##### Исходный текст #####

В итоге Япония пошла по «китайскому пути», уже описанному в этой книге, но только существенно позже. И так же, как в свое время Китай, Япония упустила свою возможность стать панрегиональной империей: в середине XVII века японцы обладали возможностью создать современный флот и выставить несколько сотен тысяч высококлассных бойцов против испанского контингента в регионе в несколько тысяч.
Последствия изоляции были схожими с китайскими. Компактная страна не нуждалась в сложной инфраструктуре и логистике, а более или менее ровные природные условия препятствовали специализации регионов, и торговля практически не развивалась. Управляемая военными властями в стабильно мирное время (внешних врагов не было, внутренние были подавлены) страна постепенно привыкла к административной вертикали. Сами военные-землевладельцы-самураи по большой части представляли собой праздный класс живущих на государственную ренту аристократов. Рента формировалась из налогов, взимаемых с крестьян – второго по иерархии класса в японском обществе. Япония не приняла европейских инноваций (а во многом даже не узнала о них из-за изоляции) и не требовала технического развития – оно всегда является результатом конкуренции, а конкурировать в Японии было некому и не с кем. Примитивное кустарное производство обеспечивало потребности страны без всякого развития, и в том числе поэтому в иерархии классов ремесленники стояли еще ниже крестьян (а торговцы – еще ниже, по причинам уже описанным) [647].
Более 200 лет существования в замкнутом пространстве сильно повлияли на менталитет нации. Если европейцы привыкли конкурировать, то японцы приспособились сотрудничать и четко определять свое место в сложной иерархии. Вместо европейского индивидуализма, связанного со способностью выделиться и добиться существенного успеха, у японцев развился коллективизм – в сложных условиях японского климата и рельефа, высокой плотности населения и примитивных методов хозяйствования в одиночку было не выжить. Военное правление сформировало высокий уровень дисциплины и готовность следовать указаниям начальства беспрекословно.

#####

Задание.
Перепечатайте из текста о Японии всё, начиная со слов «В итоге Япония» и вплоть до слов «в несколько тысяч.».

##### Фрагменты набора данных #####

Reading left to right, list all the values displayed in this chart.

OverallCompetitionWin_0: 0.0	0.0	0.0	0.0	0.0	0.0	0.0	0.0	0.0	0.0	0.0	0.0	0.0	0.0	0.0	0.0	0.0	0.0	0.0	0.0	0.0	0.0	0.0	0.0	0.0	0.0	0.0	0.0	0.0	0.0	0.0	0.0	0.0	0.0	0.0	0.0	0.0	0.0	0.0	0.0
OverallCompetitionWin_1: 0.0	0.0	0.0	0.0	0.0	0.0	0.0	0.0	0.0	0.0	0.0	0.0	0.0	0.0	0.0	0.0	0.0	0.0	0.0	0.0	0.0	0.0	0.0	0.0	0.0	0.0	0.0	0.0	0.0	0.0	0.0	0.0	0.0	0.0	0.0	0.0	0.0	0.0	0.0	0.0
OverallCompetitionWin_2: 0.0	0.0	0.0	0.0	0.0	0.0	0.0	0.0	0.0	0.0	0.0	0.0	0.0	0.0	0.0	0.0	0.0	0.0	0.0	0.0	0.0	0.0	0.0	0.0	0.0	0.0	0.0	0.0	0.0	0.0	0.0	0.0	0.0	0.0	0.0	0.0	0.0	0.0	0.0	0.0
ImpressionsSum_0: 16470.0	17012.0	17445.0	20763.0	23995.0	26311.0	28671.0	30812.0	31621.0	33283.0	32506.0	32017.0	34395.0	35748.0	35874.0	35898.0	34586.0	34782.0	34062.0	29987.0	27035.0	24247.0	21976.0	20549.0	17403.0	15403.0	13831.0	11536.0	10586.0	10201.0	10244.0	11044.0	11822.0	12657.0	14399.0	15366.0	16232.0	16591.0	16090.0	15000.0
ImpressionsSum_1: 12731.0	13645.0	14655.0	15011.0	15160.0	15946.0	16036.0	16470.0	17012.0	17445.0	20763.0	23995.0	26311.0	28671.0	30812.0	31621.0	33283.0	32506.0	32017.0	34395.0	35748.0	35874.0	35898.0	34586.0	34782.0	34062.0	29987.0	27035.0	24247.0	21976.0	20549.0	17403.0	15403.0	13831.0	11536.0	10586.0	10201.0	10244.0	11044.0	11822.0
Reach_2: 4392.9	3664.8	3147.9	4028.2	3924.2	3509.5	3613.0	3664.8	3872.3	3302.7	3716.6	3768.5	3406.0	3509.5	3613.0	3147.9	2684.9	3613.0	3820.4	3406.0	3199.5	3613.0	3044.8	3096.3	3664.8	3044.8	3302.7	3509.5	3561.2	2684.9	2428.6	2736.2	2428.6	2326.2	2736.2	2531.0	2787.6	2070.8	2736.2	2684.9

#####

Место для ответа.
В итоге Япония пошла по «китайскому пути», уже описанному в этой книге, но только существенно позже. И так же, как в свое время Китай, Япония упустила свою возможность стать панрегиональной империей: в середине XVII века японцы обладали возможностью создать современный флот и выставить несколько сотен тысяч высококлассных бойцов против испанского контингента в регионе в несколько тысяч.